The production’s confused approach manifests itself in a very uneven set of performances from the cast, who fail to present a unified approach to the play. Polly Frame, as Gertrude, is an honourable exception and her scenes have a coherence and weight that is unfortunately lacking elsewhere. Irfan Shamji plays Claudius as a klutz, without any sense of menace or the ruthlessness needed to seize the throne. John Lightbody’s Polonius is broad and comic, a fool through and through who plays to the crowd, but eliminates any sympathy for the character with his ludicrous behaviour. Rachel Hannah Clarke’s portrayal of Ophelia seems to change from scene to scene, and she appears most at home when involving the audience in the call-and-response popular with drunken cricket fans: ‘Everywhere we go / the people want to know / who we are / where we come from’. This, it can safely be said, undercuts the effectiveness of her mad scene, substituting emotional impact for brief, irrelevant audience engagement. 

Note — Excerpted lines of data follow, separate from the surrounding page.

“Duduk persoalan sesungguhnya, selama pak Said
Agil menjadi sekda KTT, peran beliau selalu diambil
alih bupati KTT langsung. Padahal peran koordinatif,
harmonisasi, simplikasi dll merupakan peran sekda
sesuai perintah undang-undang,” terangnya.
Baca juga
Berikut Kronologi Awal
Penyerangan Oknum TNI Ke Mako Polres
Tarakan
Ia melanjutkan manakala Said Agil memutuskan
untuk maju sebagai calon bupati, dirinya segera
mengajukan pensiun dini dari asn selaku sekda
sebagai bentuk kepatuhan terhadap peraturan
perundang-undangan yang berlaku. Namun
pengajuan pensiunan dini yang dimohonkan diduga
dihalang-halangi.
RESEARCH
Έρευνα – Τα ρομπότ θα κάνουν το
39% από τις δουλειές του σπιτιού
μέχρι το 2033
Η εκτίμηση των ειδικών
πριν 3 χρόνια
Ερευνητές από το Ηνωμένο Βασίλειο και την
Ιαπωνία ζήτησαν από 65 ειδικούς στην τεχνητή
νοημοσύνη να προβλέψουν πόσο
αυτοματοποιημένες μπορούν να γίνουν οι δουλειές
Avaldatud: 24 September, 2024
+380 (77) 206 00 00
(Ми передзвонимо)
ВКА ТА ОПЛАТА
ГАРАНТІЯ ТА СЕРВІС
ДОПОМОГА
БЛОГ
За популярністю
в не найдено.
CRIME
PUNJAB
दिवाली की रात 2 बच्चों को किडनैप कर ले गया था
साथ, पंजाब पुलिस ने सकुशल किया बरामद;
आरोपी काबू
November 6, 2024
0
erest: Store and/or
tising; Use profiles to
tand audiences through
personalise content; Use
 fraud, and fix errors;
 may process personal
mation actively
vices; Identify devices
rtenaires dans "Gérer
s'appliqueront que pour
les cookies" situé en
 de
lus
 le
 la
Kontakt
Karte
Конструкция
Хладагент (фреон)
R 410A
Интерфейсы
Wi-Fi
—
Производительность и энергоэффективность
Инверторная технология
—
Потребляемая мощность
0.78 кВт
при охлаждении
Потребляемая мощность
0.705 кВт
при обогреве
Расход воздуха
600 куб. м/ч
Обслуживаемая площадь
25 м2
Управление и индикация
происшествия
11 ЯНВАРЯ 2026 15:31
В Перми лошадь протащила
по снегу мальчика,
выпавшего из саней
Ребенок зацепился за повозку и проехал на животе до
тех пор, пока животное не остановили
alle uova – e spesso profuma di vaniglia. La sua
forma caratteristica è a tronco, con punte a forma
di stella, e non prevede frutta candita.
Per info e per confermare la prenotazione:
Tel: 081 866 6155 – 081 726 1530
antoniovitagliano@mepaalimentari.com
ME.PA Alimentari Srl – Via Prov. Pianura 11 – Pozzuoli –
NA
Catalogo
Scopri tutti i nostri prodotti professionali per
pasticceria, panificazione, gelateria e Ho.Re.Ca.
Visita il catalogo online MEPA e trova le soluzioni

Holmes contrives to make Hamlet much more confusing than needs to be. Cuts mean that Hamlet is suddenly considered mad, without any apparent lead up, while his relationship with Ophelia progresses in jump cuts. The director takes the surprising decision to include the two courtiers, Cornelius and Voltemand, whose tiny parts are usually absent, but transfers Claudius’ confusion over which is which from Rosencrantz and Guildenstern to them. Later, the same actors morph into Rosencrantz and Guildenstern anyway, without explanation. Individually, decisions such as these are quibbles but there are too many of them to avoid. 

Holmes approach strongly implies a lack of confidence in the play to engage the audience, or in the audience to last the course. The Gravedigger is played by composer and on-stage guitarist Ed Gaughan, who breaks the fourth wall to explain how difficult it is to make his scene funny, and how by this point in the play everyone is usually getting tired. As if to illustrate, he then delays the final scenes by another few minutes with a series of lame jokes about tv quiz The Chase , as if the audience need to be cajoled into paying attention with some second-rate stand-up. This sums up the problems with a production that seems most comfortable when it can find a way to avoid taking the play seriously.